松太郎的神色柔和了许多,眼角因为哭笑难分的表情而下垂。
阿近胸中一阵激动,不顾一切的奔向了松太郎,大喊着对不起,对不起,对不起。
可突然间,有人握住了阿近的手臂,让阿近直接一屁股坐在了地上,幸好,有个柔软的东西托住了自己。
那是红色的曼珠沙华,一整片!
抓住阿近胳膊的是,从曼珠沙华中出现的恶建材商藤兵卫。
“三岛屋小姐。”
“藤……藤……藤……”
“您叫我藤兵卫藤吉都好,我仍然是在黑白之间说故事的那个我,您只要躲在曼珠沙华里面,这座宅子就不会马上找到您。”
“藤兵卫先生……您应该已经过世了……”
“没错,三岛屋小姐,我早已不在人世,所以我能够跟在小姐身后,不受这座宅子的意念左右。
我是尾行您过来,我们不能眼睁睁的让您被这个宅子吞噬!”
阿近有些惊讶的看着藤兵卫:
“我们?”
藤兵卫笑了笑:
“没错,不只有我,还有其他人,小姐用心聆听的故事里,所有出现过不幸的亡灵。

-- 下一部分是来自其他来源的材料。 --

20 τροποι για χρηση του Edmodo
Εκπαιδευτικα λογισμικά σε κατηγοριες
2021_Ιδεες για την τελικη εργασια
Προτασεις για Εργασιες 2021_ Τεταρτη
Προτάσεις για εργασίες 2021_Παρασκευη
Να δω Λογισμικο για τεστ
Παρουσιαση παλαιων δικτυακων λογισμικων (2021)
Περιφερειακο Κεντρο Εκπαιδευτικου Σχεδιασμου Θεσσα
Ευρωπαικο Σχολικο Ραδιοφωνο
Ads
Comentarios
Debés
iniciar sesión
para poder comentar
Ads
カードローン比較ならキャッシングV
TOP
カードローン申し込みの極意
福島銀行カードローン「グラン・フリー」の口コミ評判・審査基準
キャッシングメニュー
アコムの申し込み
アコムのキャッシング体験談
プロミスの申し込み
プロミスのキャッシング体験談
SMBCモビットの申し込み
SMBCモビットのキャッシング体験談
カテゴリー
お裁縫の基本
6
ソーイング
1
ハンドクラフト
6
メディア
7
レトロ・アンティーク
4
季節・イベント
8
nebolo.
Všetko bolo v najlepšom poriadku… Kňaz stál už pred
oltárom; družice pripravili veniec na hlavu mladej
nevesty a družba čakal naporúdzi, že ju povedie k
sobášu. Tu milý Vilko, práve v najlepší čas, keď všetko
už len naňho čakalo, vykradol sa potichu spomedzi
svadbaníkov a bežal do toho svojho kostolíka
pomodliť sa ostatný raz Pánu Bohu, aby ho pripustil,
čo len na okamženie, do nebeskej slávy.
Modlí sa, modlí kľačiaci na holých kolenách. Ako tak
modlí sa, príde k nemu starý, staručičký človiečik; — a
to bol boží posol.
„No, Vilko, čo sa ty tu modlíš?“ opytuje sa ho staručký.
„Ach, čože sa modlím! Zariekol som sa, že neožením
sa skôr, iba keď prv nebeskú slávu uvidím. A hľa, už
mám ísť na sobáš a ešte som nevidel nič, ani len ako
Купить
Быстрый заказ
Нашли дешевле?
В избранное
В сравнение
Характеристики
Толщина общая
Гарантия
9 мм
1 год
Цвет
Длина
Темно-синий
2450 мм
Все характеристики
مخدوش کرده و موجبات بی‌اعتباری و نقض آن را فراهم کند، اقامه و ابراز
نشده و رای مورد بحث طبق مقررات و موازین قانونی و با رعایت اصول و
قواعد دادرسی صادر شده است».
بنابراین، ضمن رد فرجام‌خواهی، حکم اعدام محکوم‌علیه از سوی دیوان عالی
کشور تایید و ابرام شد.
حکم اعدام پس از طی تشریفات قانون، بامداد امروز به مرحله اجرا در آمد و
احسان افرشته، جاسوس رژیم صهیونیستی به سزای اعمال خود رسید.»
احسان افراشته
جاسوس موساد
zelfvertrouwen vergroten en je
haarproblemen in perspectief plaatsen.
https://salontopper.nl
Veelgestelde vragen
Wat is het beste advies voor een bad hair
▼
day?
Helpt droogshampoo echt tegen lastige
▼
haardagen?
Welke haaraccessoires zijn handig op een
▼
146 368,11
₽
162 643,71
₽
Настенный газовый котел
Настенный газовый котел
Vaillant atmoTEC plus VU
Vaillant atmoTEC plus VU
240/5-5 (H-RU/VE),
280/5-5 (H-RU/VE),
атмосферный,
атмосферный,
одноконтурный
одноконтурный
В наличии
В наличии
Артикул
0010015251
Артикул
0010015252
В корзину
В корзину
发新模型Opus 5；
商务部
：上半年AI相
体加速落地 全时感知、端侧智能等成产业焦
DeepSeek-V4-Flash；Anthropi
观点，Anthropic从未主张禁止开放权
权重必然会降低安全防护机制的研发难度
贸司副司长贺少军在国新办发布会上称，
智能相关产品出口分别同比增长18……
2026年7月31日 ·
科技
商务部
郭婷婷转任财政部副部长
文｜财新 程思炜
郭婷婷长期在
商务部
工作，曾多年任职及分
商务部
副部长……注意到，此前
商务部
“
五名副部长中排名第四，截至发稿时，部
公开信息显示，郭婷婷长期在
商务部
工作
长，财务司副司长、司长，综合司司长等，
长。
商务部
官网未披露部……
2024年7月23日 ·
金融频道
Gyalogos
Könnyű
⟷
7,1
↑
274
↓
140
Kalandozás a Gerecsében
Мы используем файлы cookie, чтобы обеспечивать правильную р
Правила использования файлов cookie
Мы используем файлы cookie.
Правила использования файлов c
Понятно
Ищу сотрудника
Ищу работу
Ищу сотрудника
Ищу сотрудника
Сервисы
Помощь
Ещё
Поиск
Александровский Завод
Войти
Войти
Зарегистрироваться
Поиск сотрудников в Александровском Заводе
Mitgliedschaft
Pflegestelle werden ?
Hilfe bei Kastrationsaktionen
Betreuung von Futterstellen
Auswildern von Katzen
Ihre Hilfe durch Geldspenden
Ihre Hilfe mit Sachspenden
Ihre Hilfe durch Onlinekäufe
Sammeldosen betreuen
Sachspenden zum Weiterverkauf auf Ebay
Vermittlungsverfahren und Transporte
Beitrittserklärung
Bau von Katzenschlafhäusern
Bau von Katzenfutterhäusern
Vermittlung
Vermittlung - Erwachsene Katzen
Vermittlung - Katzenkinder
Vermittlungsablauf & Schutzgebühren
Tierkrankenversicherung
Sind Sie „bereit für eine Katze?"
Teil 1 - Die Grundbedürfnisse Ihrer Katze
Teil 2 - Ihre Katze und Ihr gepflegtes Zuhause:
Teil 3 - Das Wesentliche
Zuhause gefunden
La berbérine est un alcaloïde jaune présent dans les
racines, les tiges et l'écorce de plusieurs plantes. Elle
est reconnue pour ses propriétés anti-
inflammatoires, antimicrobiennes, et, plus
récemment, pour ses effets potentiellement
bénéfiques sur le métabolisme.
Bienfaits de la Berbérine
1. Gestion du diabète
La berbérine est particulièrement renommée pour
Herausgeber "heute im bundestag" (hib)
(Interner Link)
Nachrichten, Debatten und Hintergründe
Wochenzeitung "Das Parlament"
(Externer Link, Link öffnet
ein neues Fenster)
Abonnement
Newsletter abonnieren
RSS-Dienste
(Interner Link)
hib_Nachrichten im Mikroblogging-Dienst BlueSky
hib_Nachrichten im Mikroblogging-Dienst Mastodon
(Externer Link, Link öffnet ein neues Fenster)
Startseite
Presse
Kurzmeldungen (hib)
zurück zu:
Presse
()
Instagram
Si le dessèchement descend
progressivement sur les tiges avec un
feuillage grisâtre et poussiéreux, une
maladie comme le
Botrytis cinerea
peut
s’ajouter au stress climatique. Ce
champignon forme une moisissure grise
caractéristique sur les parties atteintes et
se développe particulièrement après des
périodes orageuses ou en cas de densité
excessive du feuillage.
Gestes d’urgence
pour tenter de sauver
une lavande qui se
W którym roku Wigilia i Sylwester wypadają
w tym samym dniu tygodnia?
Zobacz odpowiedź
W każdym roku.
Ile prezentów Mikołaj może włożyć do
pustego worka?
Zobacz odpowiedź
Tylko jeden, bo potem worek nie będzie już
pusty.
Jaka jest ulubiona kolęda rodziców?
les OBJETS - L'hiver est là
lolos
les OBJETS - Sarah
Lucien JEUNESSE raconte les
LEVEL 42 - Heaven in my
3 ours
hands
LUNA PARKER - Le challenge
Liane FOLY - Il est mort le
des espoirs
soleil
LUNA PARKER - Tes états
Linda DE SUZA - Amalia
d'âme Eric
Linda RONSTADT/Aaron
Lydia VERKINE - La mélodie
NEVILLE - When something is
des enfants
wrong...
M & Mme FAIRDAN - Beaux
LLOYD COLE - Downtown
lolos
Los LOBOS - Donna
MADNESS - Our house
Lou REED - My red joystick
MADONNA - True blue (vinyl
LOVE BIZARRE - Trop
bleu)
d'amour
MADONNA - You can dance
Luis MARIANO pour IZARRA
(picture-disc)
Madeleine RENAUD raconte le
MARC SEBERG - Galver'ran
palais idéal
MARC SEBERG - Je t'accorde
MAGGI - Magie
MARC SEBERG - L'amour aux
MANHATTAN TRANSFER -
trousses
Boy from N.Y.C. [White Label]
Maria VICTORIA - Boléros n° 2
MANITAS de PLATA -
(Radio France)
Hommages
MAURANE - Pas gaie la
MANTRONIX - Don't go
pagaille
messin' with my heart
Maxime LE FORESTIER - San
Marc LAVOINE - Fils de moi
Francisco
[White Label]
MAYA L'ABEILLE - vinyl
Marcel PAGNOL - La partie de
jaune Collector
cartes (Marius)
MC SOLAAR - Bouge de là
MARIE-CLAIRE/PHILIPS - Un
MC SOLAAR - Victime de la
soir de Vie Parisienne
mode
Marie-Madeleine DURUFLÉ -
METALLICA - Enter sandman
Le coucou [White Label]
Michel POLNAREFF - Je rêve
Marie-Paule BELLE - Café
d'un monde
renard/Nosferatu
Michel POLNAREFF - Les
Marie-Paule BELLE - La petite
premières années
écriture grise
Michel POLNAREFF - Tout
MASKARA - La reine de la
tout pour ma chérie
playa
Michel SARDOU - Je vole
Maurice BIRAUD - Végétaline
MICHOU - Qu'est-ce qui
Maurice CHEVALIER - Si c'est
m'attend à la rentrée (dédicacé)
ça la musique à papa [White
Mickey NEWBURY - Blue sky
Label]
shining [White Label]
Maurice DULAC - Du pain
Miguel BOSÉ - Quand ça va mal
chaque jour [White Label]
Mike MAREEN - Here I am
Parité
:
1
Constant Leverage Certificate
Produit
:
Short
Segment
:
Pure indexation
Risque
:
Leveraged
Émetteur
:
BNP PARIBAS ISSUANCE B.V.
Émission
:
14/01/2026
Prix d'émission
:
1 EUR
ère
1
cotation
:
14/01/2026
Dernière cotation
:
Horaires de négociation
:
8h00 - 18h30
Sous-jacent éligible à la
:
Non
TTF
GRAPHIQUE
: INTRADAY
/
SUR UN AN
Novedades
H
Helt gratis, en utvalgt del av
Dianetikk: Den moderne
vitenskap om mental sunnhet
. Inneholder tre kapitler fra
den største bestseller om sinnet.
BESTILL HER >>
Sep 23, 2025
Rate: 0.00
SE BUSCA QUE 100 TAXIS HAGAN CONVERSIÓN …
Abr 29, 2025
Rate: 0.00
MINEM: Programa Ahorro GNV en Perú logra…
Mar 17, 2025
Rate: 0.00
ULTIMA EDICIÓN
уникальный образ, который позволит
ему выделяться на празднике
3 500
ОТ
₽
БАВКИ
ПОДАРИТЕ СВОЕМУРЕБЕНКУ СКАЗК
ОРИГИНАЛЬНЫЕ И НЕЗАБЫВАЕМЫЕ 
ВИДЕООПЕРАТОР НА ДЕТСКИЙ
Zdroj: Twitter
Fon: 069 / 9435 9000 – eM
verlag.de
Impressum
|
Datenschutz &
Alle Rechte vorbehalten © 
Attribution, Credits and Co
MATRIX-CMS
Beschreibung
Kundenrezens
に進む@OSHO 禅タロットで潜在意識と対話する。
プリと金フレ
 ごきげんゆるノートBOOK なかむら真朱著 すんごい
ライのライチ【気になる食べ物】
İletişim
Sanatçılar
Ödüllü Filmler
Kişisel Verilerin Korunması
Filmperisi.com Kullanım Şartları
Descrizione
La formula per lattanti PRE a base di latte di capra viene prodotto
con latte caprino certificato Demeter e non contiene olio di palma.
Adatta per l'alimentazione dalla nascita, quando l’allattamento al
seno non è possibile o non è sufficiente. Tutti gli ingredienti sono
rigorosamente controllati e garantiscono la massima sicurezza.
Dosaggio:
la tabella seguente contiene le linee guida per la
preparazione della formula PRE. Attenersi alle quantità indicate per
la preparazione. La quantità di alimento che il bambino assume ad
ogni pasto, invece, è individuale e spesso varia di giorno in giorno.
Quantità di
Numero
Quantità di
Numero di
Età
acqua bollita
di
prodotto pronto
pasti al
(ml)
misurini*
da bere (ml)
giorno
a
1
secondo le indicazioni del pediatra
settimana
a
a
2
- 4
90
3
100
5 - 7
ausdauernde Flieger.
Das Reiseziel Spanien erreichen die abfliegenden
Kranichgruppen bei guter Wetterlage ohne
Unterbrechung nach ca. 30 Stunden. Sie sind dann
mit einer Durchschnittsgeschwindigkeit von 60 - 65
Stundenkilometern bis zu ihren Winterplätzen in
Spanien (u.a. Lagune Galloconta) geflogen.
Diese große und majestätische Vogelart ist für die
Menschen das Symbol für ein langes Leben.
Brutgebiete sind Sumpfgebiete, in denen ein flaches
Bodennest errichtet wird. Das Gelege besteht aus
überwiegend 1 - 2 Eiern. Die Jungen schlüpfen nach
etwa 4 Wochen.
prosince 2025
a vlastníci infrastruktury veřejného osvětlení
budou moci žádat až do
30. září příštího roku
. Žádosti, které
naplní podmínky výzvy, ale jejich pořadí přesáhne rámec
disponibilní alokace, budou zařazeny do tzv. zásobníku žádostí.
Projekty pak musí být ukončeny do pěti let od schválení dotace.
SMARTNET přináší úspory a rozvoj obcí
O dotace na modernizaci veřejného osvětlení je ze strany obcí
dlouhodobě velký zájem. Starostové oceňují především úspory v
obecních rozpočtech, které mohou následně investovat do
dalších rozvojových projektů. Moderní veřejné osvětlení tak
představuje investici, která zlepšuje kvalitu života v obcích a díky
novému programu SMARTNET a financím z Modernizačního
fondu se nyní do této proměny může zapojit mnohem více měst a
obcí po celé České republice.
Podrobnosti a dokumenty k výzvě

”
阿近从曼珠沙华的花丛中回望,发现远处高空中,有无数和服摇曳,下面有一名貌美女子,他身边还有一名像是木偶一般的男子,容貌有些相似。
这么说起来……
“是石仓屋的阿彩小姐和市太郎先生,锁匠清六先生应该也在附近,我们都是来保护小姐的。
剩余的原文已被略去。